Financial health, as defined in the report, is a state where households have enough financial security to meet current needs, plan for the future, and handle financial shocks with confidence. It goes beyond traditional access and usage metrics to capture whether financial products are genuinely improving lived outcomes — resilience, confidence, and the ability to absorb income volatility.
The FHS adopts an input–output–outcome framework, where inputs track access to products and touchpoints, outputs capture how households use and engage with these options, and outcomes measure whether they can meet needs, absorb shocks, and plan ahead with confidence. This approach is aligned with the RBI’s National Strategy for Financial Inclusion (2025–30), which itself marks a shift from counting accounts to tracking whether finance actually improves financial security and resilience.
Vivek Belgavi, Partner and Leader, Financial Services Advisory, PwC India, said: “India‘s financial services ecosystem has made remarkable progress in expanding access. The next frontier is financial health. That means designing products around real household cash flows, combining digital scale with human support, and measuring success through resilience, meaningful usage, and long-term customer outcomes.”
Income volatility is the single biggest drag on financial health. Products built around fixed monthly salaries — rigid EMIs, RDs, annual premiums — structurally penalise the majority of the Bharat segment. The renter–homeowner divide is stark. 65% of renters in the East cannot mobilise ₹30,000 for an emergency, leaving this growing urban segment one shock away from distress.
Misha Sharma, Lead, Dvara Research, said: “India‘s inclusion story has delivered dramatic expansion in account ownership and credit, yet high rates of dormant accounts and the ongoing NPA stress in microfinance show that product ownership has not reliably translated into suitable use or improved financial lives. The FHS is our contribution to shifting the operative goal from financial inclusion to financial health — equipping providers and policymakers with the adaptive capacity to respond to customers’ actual experiences of financial products.”
Key insights from the report:
- Phygital wins over digital-only: Across all regions, households with access to both physical and digital channels show the highest usage and outcome scores. Digital channels drive enrolment; human touchpoints sustain engagement and trust.
- Informal finance complements formal finance sources: Households using both formal and informal sources often show deeper formal engagement; informal channels are an integral part of the customer’s financial world.
- 37% of households in the East have never sought financial advice, 23% sought but did not receive it, and 78% of informal loans come from a single source — creating high concentration risk. 53% say ‘don’t know’ when asked about risky asset usage frequency.
- The West shows a sharp activation gap. Digital financial services (DFS) acceptance exceeds 95%, yet 65% of formal credit users report having faced denial at some point, and newer customers have the highest access scores but the lowest usage scores.
- The South is network-driven. 44% of advice comes from third-party providers and 40% from social networks; formal financial services providers (FSPs) provide only 13%. DFS multi–service adoption exceeds 70%.

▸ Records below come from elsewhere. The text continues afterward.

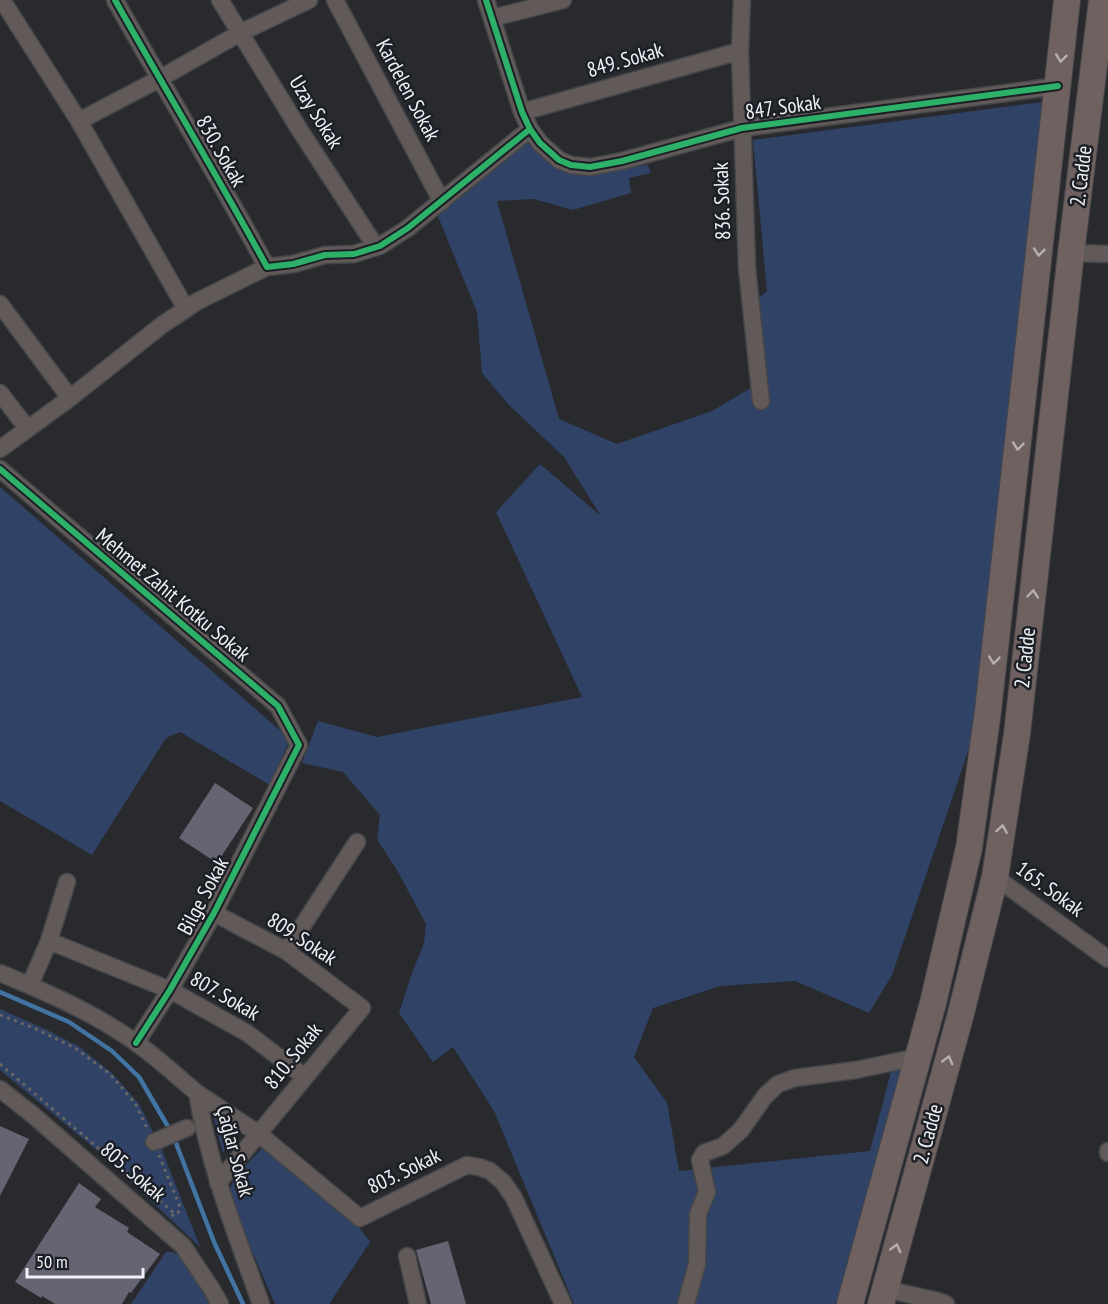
<svg xmlns="http://www.w3.org/2000/svg" width="1108" height="1304" font-family="'PT Sans Narrow',sans-serif">
<style>
.green{fill:#304367}
.lines{fill:none;stroke-linecap:round;stroke-linejoin:round}
.stream{stroke:#4174a2;stroke-width:4.5}
.building{fill:#666473}
.minor-casing{stroke:#454649;stroke-width:19}
.primary-casing{stroke:#454649;stroke-width:28}
.path{stroke:#6a6665;stroke-width:3;stroke-dasharray:3 4.5;stroke-linecap:butt}
.minor{stroke:#625a59;stroke-width:16}
.primary{stroke:#6f615f;stroke-width:26}
.cycleway-casing{stroke:#1c2026;stroke-width:10}
.cycleway{stroke:#2db169;stroke-width:6}
.oneway{stroke:#b5b0b2}
.labels{text-anchor:middle;stroke-width:5;stroke-linejoin:round;paint-order:stroke}
.street-label{font-size:21px;fill:#eff1f6;stroke:#1c2026}
</style>
<rect width="100%" height="100%" fill="#282a2e"/>
<!-- green -->
<path class="green" d="M 1050,101 L 977,725 L 892,975 L 869,1013 L 795,981 L 720,986 L 653,1008 L 634,1057 L 667,1103 L 679,1171 L 870,1151 L 892,1068 L 904,1067 L 841,1304 L 574,1304 L 494,1111 L 453,1047 L 433,1062 L 399,1013 L 412,973 L 424,943 L 426,924 L 398,872 L 377,839 L 380,815 L 343,772 L 302,763 L 318,721 L 377,737 L 582,697 L 496,512 L 540,464 L 601,516 L 564,457 L 508,404 L 482,373 L 477,312 L 437,214 L 524,142 L 533,145 L 596,172 L 648,165 L 651,173 L 629,178 L 631,193 L 573,210 L 534,199 L 497,201 L 559,419 L 617,444 L 712,411 L 763,381 L 759,298 L 767,291 L 753,140 Z
M 0,487 L 290,739 L 270,785 L 180,732 L 166,738 L 92,855 L 0,801 Z
M 0,1009 L 47,1030 L 78,1046 L 112,1073 L 139,1104 L 162,1150 L 200,1247 L 98,1151 L 0,1070 Z
M 216,1116 L 237,1132 L 223,1153 L 214,1119 Z
M 264,1146 L 352,1218 L 370,1242 L 329,1304 L 275,1304 L 233,1207 L 229,1193 L 234,1178 Z
M 166,1252 L 172,1252 L 186,1258 L 213,1304 L 131,1304 Z"/>
<g class="lines">
<!-- stream -->
<path class="stream" d="M 0,992 L 69,1022 L 112,1051 L 139,1077 L 170,1130
M 174,1138 L 214,1242 L 243,1304"/>
</g>
<!-- building -->
<path class="building" d="M 215,783 L 253,808 L 217,863 L 179,838 Z
M 0,1126 L 29,1139 L 0,1196 Z
M 79,1183 L 101,1199 L 95,1207 L 129,1228 L 127,1232 L 160,1254 L 131,1293 L 129,1292 L 122,1304 L 55,1304 L 42,1296 L 41,1298 L 15,1282 Z
M 448,1241 L 466,1304 L 431,1304 L 416,1250 Z"/>
<g class="lines">
<!-- minor casing -->
<g class="minor-casing">
<path id="minor" d="M 2,0 L 79,121 L 186,309
M 115,0 C 165,89 218,177 267,267 L 293,264 L 325,255 L 354,254 L 380,246 L 408,228 L 530,129
M 220,0 L 301,132 L 376,247
M 335,0 L 442,202
M 486,0 L 522,112 L 530,129 L 540,143 L 559,160 L 571,165 L 590,167 L 622,161 L 742,128 L 1058,86
M 742,0 L 740,51 L 747,268 L 761,401
M 492,18 L 563,0
M 522,112 L 740,51
M 79,121 L 159,79 L 240,33 L 309,0
M 1071,253 L 1108,254
M 0,304 L 70,398
M 0,393 L 27,428
M 0,449 L 70,398 L 162,325 L 198,301 L 267,267
M 0,469 L 278,706 L 299,745 L 214,913 L 170,990 L 136,1043
M 995,877 L 1108,959
M 214,913 L 286,951 L 362,1008 L 218,1183
M 49,941 L 170,990 L 247,1033 L 305,1077
M 286,951 L 357,842
M 0,973 C 41,990 83,1008 120,1032 C 148,1049 172,1072 197,1093 C 209,1166 236,1234 261,1304
M 30,985 L 49,941 L 67,882
M 0,1089 L 33,1115 L 183,1246 L 211,1288 L 220,1304
M 197,1093 L 259,1134 L 360,1218 L 467,1165 L 479,1167 L 490,1171 L 503,1182 L 514,1198 L 563,1304
M 154,1142 L 187,1128
M 1108,1151 L 1108,1153
M 407,1256 L 418,1304
M 885,1289 L 938,1301 L 946,1304
M 686,1304 L 697,1264 L 698,1214 L 707,1192 L 700,1160 L 704,1153 L 723,1146 L 741,1130 L 765,1096 L 778,1084 L 795,1078 L 856,1070 L 918,1057"/>
</g>
<!-- primary casing -->
<g class="primary-casing">
<path id="primary" d="M 850,1304 L 933,1003 L 969,848 L 988,711 L 1067,0
M 881,1304 L 960,1017 L 995,877 L 1017,734 L 1071,253 L 1102,0"/>
</g>
<!-- path -->
<path class="path" d="M 0,1015 L 34,1028 L 75,1048 L 110,1074 L 135,1103 L 148,1130
M 0,1064 L 174,1213
M 159,1155 L 180,1207 L 178,1213 L 174,1213 L 171,1218"/>
<!-- minor -->
<use href="#minor" class="minor"/>
<!-- primary -->
<use href="#primary" class="primary"/>
<!-- cycleway casing -->
<g class="cycleway-casing">
<path id="cycleway" d="M 115,0 C 165,89 218,177 267,267 L 293,264 L 325,255 L 354,254 L 380,246 L 408,228 L 530,129
M 486,0 L 522,112 L 530,129 L 540,143 L 559,160 L 571,165 L 590,167 L 622,161 L 742,128 L 1058,86
M 0,469 L 278,706 L 299,745 L 214,913 L 170,990 L 136,1043"/>
</g>
<!-- cycleway -->
<use href="#cycleway" class="cycleway"/>
</g>
<!-- one-way arrows -->
<defs><path id="oneway-chevron" d="M-2-3.5L2.5 0L-2 3.5" fill="none" stroke-width="1.6" stroke-linecap="round" stroke-linejoin="round" transform="scale(1.5)"/></defs>
<g class="oneway">
<use href="#oneway-chevron" transform="translate(1061 58) rotate(97)"/>
<use href="#oneway-chevron" transform="translate(1039 252) rotate(96)"/>
<use href="#oneway-chevron" transform="translate(1018 446) rotate(96)"/>
<use href="#oneway-chevron" transform="translate(1033 594) rotate(-84)"/>
<use href="#oneway-chevron" transform="translate(994 660) rotate(96)"/>
<use href="#oneway-chevron" transform="translate(1002 829) rotate(-81)"/>
<use href="#oneway-chevron" transform="translate(948 1060) rotate(-75)"/>
<use href="#oneway-chevron" transform="translate(896 1248) rotate(-75)"/>
</g>
<g class="labels">
<!-- street labels -->
<g class="street-label">
<text transform="translate(625 60) rotate(-16)" y="7">849. Sokak</text>
<text transform="translate(408 90) rotate(62)" y="7">Kardelen Sokak</text>
<text transform="translate(783 107) rotate(-8)" y="7">847. Sokak</text>
<text transform="translate(316 112) rotate(58)" y="7">Uzay Sokak</text>
<text transform="translate(221 151) rotate(60)" y="7">830. Sokak</text>
<text transform="translate(1081 176) rotate(-83)" y="7">2. Cadde</text>
<text transform="translate(722 201) rotate(-92)" y="7">836. Sokak</text>
<text transform="translate(173 595) rotate(40)" y="7">Mehmet Zahit Kotku Sokak</text>
<text transform="translate(1025 658) rotate(-84)" y="7">2. Cadde</text>
<text transform="translate(1050 889) rotate(36)" y="7">165. Sokak</text>
<text transform="translate(203 896) rotate(-62)" y="7">Bilge Sokak</text>
<text transform="translate(302 939) rotate(33)" y="7">809. Sokak</text>
<text transform="translate(225 996) rotate(30)" y="7">807. Sokak</text>
<text transform="translate(293 1056) rotate(-51)" y="7">810. Sokak</text>
<text transform="translate(928 1134) rotate(-75)" y="7">2. Cadde</text>
<text transform="translate(235 1151) rotate(75)" y="7">Çağlar Sokak</text>
<text transform="translate(404 1171) rotate(-26)" y="7">803. Sokak</text>
<text transform="translate(133 1172) rotate(41)" y="7">805. Sokak</text>
</g>
</g>
<!-- scale -->
<path d="M27 1268v9h116v-9" fill="none" stroke="#eff1f6" stroke-width="3"/>
<text x="36" y="1268" font-size="18" fill="#eff1f6" stroke="#1c2026" stroke-width="4.5" paint-order="stroke">50 m</text>
</svg>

- The North faces self-exclusion and rural infrastructure gaps. 40% lack physical access within walking distance, and newer customers show low trust and convert poorly from access to engagement; DFS acceptance is the lowest of all regions at 75.67%.
The findings carry a direct message for financial service providers: account openings and digital onboarding are necessary but no longer sufficient. FSPs must redesign credit, savings, and insurance products around irregular cash flows, pair digital channels with trusted human touchpoints, and measure success through resilience and lived outcomes — not just transaction volumes. Those that do will be best positioned to serve India‘s largest underserved market while meeting emerging regulatory expectations.